From 1995 to 1997, she was a Research Fellow at the Department of Anthropology and African Studies, University of Mainz. From 1997 to 1999, she worked as a Research Fellow at the Frobenius-Institute, Frankfurt. In 1999, she finalized her Habilitation ("Kéo rado – Die Austreibung des Bösen. Ein Beitrag zur Religion und Sozialstruktur der Ngada in Ostindonesien") and received accreditation as Privatdozentin at Goethe University Frankfurt with a thesis on religion and social structure among the Ngada in East Indonesia. In 1999, she was a visiting professor of anthropology at the Department of Anthropology and African Studies, University of Mainz.

===2000s===
In 2000, she worked as a visiting research fellow at the Department of Anthropology, University of Chicago, and as a visiting professor at the Department of Anthropology, Yale University, New Haven. From 2001 to 2002, she was Visiting Professor of Anthropology at the Institute of Historical Ethnology, Goethe University Frankfurt, and from 2002 to 2004 Research Fellow at the Frobenius Institute, Frankfurt.

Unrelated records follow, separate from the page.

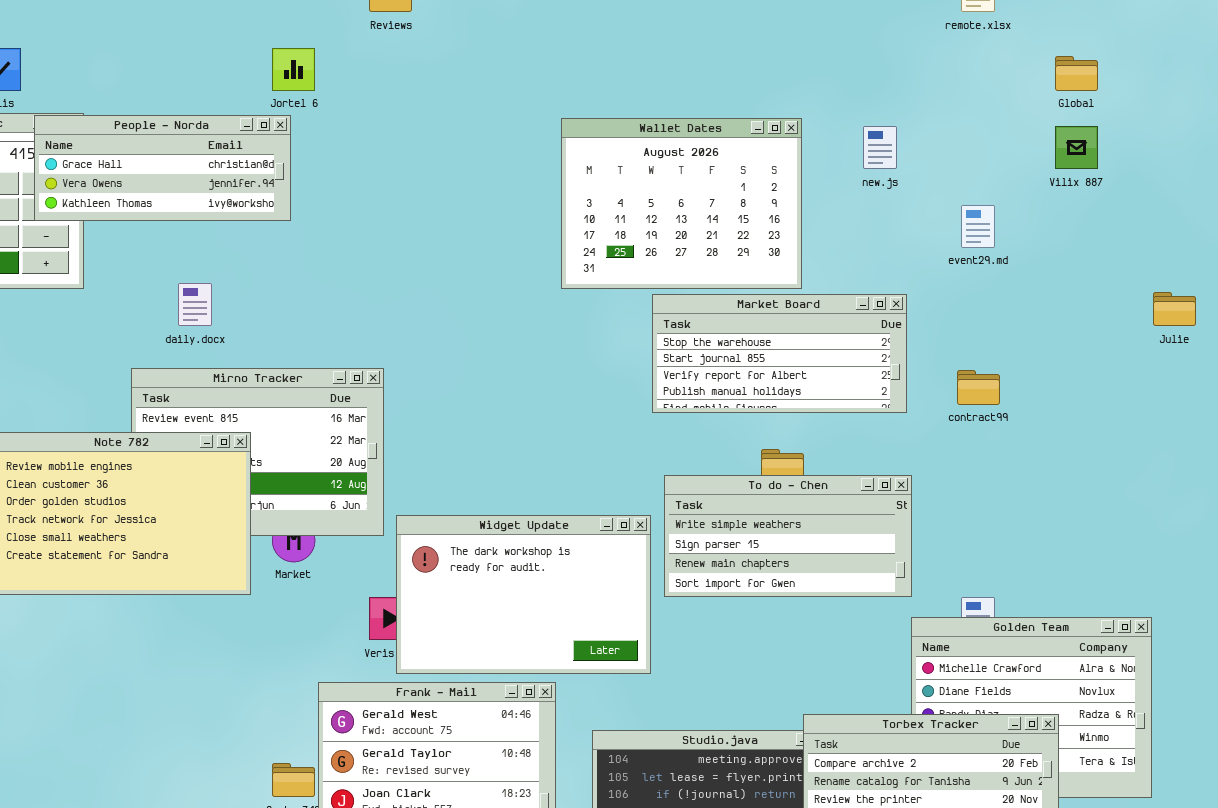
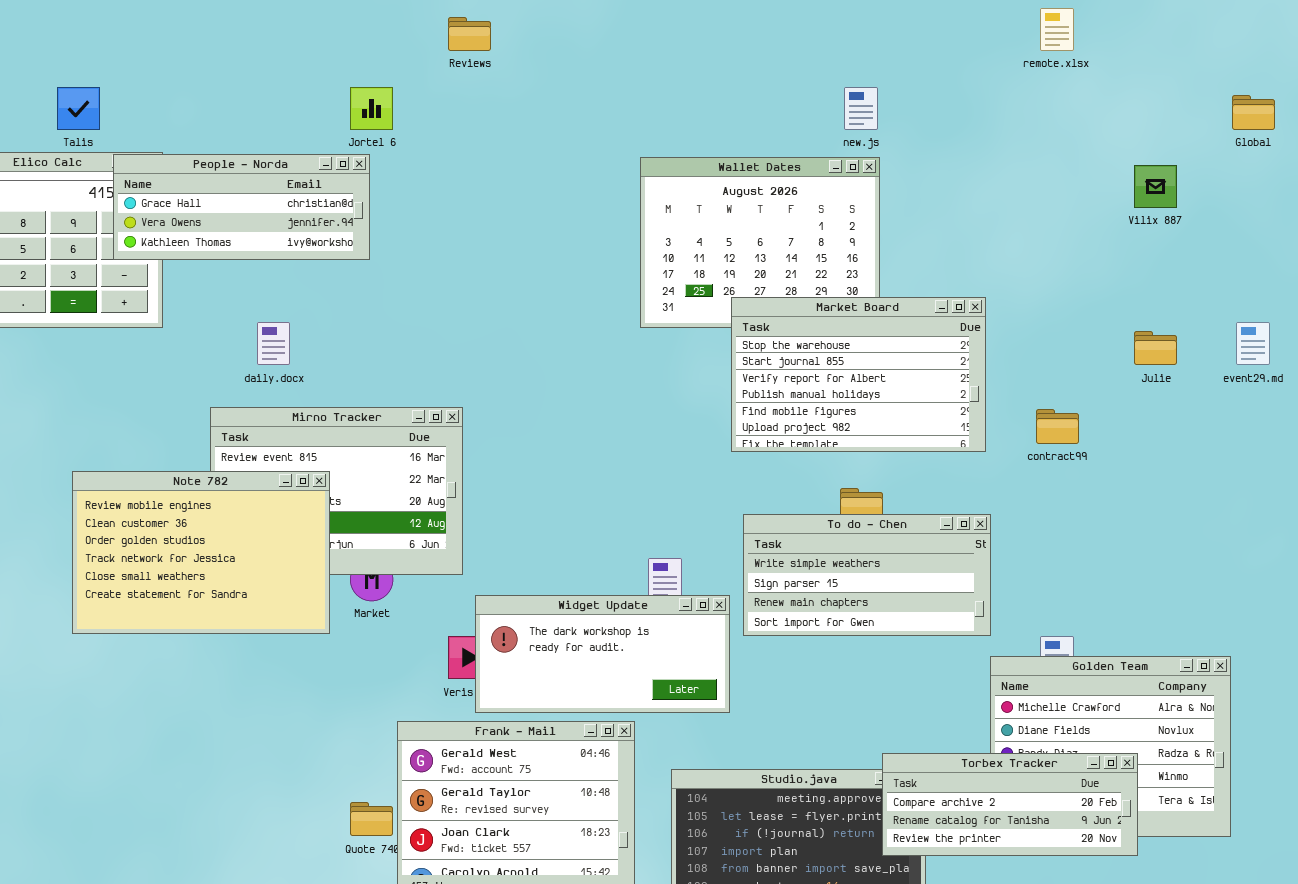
Global: [1055,56,1098,91] -> [1232,95,1275,130], moved
new.js: [863,126,897,169] -> [844,87,878,130], moved
event29.md: [961,205,995,248] -> [1236,322,1270,365], moved
Julie: [1153,292,1196,326] -> [1134,331,1177,365], moved
Market Board: [652,294,907,413] -> [731,297,986,452], resized
Widget Update: [396,515,651,674] -> [475,595,730,713], resized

In 2003, she organized the conference "Christianity in Indonesia. Perspectives of Power" at Goethe University Frankfurt (in Cooperation with Leiden University). In 2004, she worked as a visiting professor at the Doctoral Program "Identity and Difference: Gender Constructions and Interculturality, 18th–21st Centuries" at the University of Trier, as Associate Professor of Anthropology at Goethe University Frankfurt. In 2004, she became professor of Southeast Asian studies at Passau University, where she worked until 2008. In 2005, she organized the conference "Islam and Gender in Southeast Asia" at Passau University, Germany. Since 2008, she is professor of anthropology of colonial and postcolonial orders at the Cluster of Excellence "Formation of Normative Orders", Goethe University Frankfurt (German Universities Excellence Initiative).

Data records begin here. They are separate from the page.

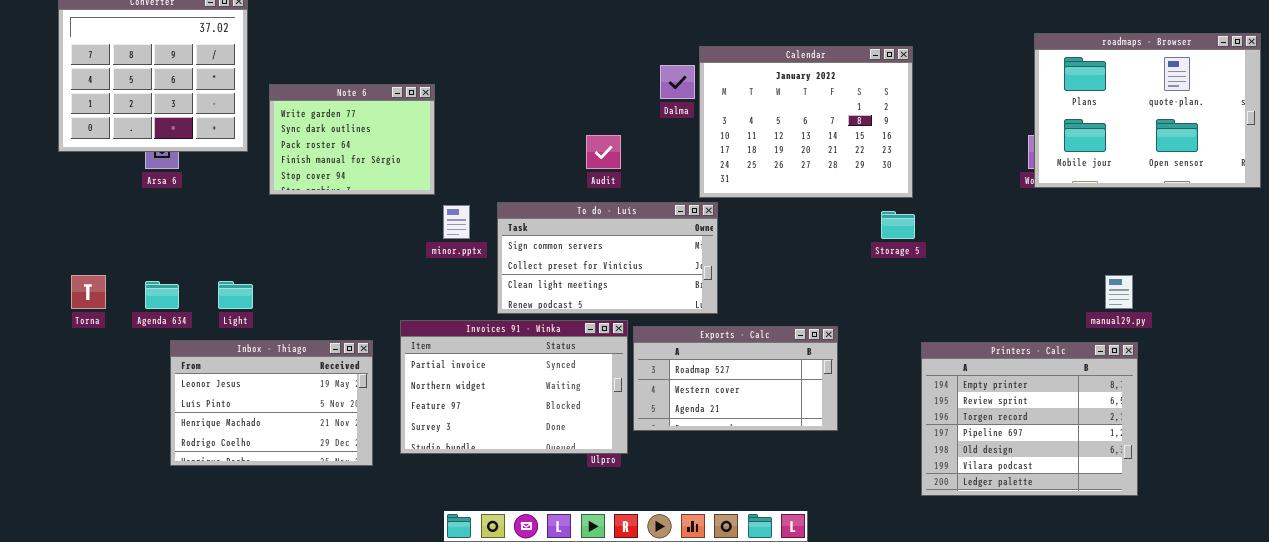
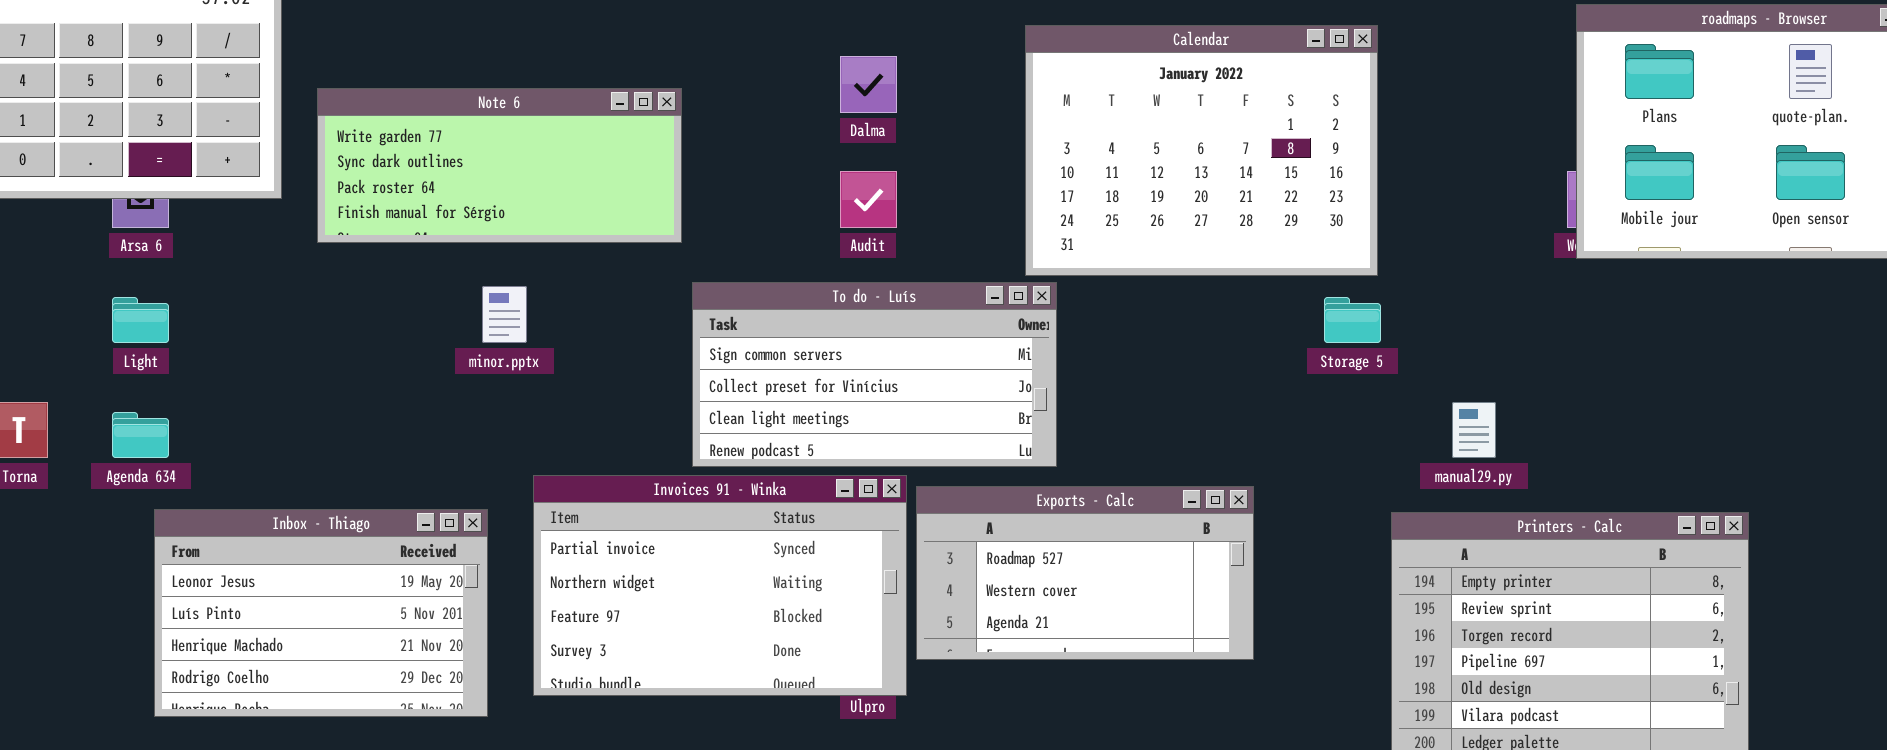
Dalma: [660,65,695,99] -> [840,56,897,113], moved
Note 6: [269,84,435,195] -> [317,88,682,243], resized
minor.pptx: [443,205,470,239] -> [482,286,527,343], moved
manual29.py: [1105,275,1133,309] -> [1452,402,1496,458], moved
Light: [218,281,253,309] -> [112,297,169,343], moved

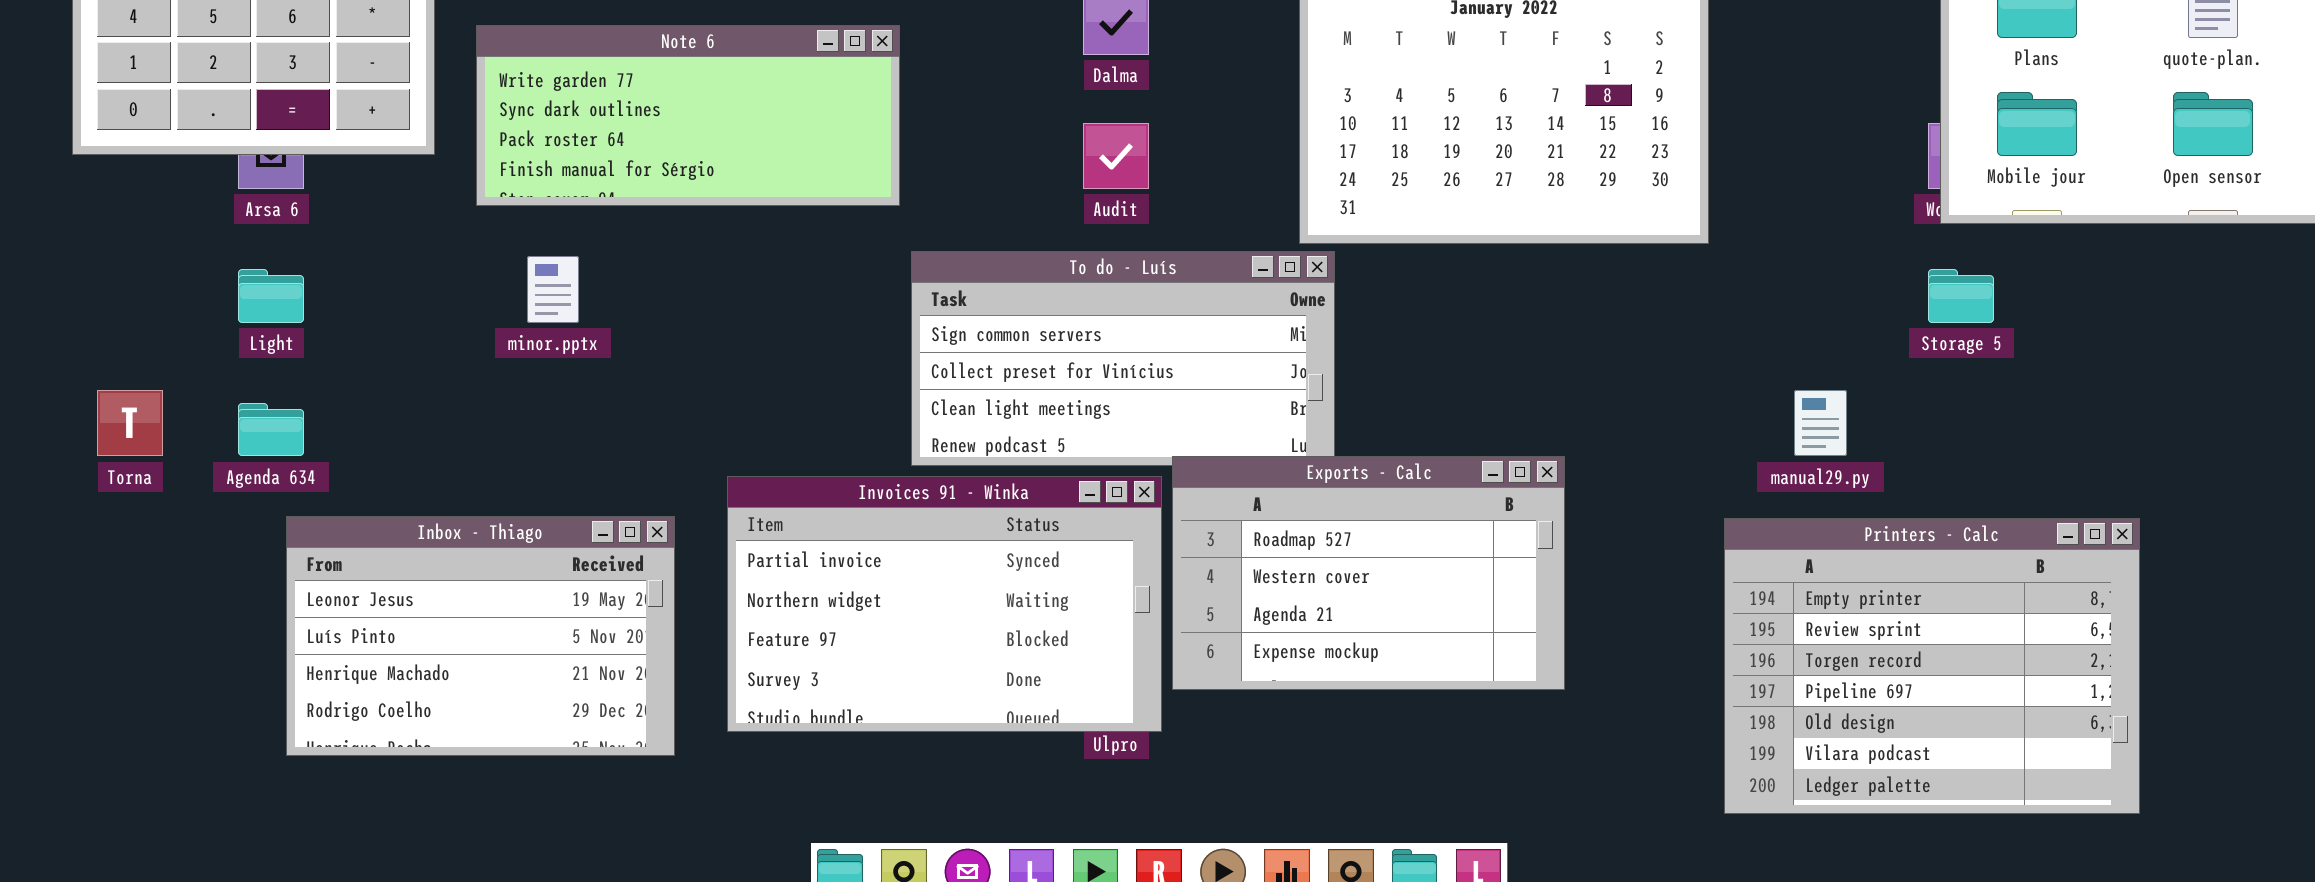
minor.pptx: [482,286,527,343] -> [527,256,579,323], moved
Storage 5: [1324,297,1381,343] -> [1928,269,1994,323], moved
Exports - Calc: [916,486,1254,660] -> [1172,456,1565,690], resized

In 2023 Schröter was member of the scientific advisory board of the Austrian Documentation Center for Political Islam. In September 2025 she announced the imminent end for the "Frankfurt Research Center on Global Islam" (FFGI). Her own retirement was coming up and the university had modified the job requirements for her replacement, so an expert in latin american studies without expertise in Islamic studies got chosen. Schröter concluded that the university will close the center after her retirement. She believed the "Center on Global Islam" being in contrast to popular Postcolonialist Theories was the driving force behind this development.

==Books==
- The name of Islam (Im Namen des Islam)
She has studied and criticized the behavior of the radical Muslim minority in Germany and the purpose of this group and has pointed out that she has written the behaviors and actions of this group in the name of Islam.